The failed prosecution of Yury Dmitriev

Dmitriev was arrested on 13 December 2016 and charged with ‘preparing pornography involving a minor’ (Article 242.2 of Russia’s Criminal Code) and ‘depraved actions with respect to a child under the age of 11’ (Article 135). Both these apparently serious charges pertained solely to a folder filed on his computer, and never ‘circulated’, which contained 114 photos of his adopted daughter Natasha. The little girl had been painfully thin and in poor health at three years old, when he and his former wife took her from the children’s home, and the authorities had themselves advised him to monitor her development. Each of the photos, taken between 2008 and 2015 recorded her weight and height.

It was almost certainly hoped that the case, which apparently involved ‘child pornography’, would turn people away from Dmitriev and also discredit Memorial. It did nothing of the kind. The defence brought in proper experts, as opposed to the mathematician, teacher and art historian who obligingly perceived ‘pornography’ in nine of over 100 photos. They dismissed the allegations outright, finding no whiff of ‘pornography’ and confirming that it was common practice to take such photos for monitoring development.

It is possible that whoever had commissioned this prosecution decided to back off briefly in the face of such damning expert assessments and with worldwide publicity for the case. On 5 April 2018, Dmitriev was acquitted of the ‘pornography’ charges, however this acquittal was overturned on 14 June, and the case sent back for ‘retrial’.

The aim was clearly to imprison Dmitriev and on 27 June 2018 he was re-arrested, with the ‘investigators’ adding the charge of ‘violent acts of a sexual nature’. These alleged some kind of behaviour towards his adopted daughter up to when he was first arrested, but that had allegedly not been noticed before. It seems likely that the new charges have arisen in cooperation with Natasha’s grandmother who had not seen the little girl after leaving her in a children’s home as a toddler. Certainly, Natasha herself was writing obviously loving letters to her father in prison and was clearly devastated by being taken from the only family she had ever known.
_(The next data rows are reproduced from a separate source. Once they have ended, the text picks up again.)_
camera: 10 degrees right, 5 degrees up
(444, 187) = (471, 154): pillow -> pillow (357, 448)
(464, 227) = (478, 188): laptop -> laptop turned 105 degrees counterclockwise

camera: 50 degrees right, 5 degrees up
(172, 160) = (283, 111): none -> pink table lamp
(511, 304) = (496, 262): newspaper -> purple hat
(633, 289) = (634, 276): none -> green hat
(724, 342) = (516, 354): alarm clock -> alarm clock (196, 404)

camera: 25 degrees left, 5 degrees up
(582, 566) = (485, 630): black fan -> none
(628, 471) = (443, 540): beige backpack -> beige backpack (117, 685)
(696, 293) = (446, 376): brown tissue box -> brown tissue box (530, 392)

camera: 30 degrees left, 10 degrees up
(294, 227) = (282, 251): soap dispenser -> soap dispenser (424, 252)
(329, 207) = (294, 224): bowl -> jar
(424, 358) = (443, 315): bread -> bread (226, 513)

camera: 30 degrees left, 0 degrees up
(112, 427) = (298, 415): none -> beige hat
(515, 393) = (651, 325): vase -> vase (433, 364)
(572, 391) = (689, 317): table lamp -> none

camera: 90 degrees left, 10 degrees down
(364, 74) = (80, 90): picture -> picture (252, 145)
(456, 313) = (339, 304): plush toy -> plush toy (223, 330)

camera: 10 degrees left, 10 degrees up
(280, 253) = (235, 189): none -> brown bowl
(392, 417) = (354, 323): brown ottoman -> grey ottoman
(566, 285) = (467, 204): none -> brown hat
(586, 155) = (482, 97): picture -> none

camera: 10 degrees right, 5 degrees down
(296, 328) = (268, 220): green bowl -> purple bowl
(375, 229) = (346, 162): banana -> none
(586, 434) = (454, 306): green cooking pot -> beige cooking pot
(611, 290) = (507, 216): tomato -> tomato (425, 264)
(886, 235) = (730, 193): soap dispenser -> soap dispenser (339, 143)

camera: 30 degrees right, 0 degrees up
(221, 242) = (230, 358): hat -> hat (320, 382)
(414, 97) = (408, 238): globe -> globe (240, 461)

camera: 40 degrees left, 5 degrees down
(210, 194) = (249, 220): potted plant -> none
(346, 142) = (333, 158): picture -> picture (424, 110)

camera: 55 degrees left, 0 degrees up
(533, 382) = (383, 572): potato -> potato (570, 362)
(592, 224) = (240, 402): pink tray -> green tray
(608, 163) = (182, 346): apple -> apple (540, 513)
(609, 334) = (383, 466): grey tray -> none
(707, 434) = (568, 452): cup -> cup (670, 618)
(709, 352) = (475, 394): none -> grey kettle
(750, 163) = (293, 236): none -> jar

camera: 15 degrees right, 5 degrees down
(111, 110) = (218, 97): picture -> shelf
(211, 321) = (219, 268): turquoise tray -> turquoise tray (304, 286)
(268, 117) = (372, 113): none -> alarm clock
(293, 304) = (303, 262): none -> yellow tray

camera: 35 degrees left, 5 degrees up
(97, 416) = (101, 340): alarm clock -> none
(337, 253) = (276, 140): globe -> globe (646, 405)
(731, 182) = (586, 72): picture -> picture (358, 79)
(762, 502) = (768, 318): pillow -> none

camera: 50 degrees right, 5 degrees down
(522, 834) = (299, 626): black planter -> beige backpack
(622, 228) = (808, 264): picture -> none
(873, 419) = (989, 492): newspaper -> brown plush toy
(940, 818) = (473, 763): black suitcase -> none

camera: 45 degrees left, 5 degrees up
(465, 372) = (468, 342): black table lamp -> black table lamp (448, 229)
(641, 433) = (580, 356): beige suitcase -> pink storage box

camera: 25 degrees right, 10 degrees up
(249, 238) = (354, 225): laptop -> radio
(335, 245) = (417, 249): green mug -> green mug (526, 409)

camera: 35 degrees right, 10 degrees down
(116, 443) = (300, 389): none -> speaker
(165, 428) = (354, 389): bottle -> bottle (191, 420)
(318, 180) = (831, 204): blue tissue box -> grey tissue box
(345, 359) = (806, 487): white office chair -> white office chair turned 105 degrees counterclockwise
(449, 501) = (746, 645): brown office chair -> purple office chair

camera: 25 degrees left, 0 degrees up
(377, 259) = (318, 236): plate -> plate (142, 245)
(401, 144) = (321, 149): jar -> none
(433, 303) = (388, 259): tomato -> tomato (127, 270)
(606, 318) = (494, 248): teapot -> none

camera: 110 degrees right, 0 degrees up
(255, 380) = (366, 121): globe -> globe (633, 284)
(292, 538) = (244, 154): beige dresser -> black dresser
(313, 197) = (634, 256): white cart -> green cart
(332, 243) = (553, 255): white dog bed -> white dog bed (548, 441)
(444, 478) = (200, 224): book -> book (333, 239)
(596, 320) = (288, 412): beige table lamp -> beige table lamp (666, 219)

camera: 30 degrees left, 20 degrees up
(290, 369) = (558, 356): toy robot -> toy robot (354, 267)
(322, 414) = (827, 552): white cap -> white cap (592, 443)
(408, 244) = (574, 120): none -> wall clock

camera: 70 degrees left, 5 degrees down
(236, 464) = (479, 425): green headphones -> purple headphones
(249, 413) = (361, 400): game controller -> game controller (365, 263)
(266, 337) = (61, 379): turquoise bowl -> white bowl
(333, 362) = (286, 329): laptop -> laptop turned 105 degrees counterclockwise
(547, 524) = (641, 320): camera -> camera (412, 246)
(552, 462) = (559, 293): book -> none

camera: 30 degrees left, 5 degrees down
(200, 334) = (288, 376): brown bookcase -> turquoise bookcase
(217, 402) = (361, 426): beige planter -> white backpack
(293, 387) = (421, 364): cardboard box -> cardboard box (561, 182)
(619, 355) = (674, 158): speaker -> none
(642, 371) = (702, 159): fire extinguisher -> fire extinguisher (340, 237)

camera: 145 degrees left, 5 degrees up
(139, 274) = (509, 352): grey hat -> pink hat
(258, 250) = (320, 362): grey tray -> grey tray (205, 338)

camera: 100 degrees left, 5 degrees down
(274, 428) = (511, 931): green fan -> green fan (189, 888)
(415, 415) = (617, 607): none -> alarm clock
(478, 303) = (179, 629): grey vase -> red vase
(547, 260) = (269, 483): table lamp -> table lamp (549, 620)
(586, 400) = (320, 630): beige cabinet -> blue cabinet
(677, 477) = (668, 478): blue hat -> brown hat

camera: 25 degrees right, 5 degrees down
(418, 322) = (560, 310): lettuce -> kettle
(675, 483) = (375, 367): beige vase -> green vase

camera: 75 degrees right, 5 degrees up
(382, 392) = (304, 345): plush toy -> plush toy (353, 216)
Most importantly, in over a year and a half of trying to make an absurd prosecution convincing, the ‘investigators’ had come up with no other charges involving the little girl. Dmitriev remains in custody.


It was evident from within a month of Dmitriev’s first arrest that the case was aimed at discrediting Memorial and that this had been coordinated with the FSB. The charges had been chosen very deliberately to seem quite apolitical, while arousing aversion and anger, with many simply assuming that there must be some truth to them. That calculation has probably been made again.

The arrest of Koltyrin soon after he rejected attempts to doctor the past with respect to Sandarmokh seems suspect, and concern is only exacerbated by attempts already reported in local media to link and discredit both highly respected and committed historians.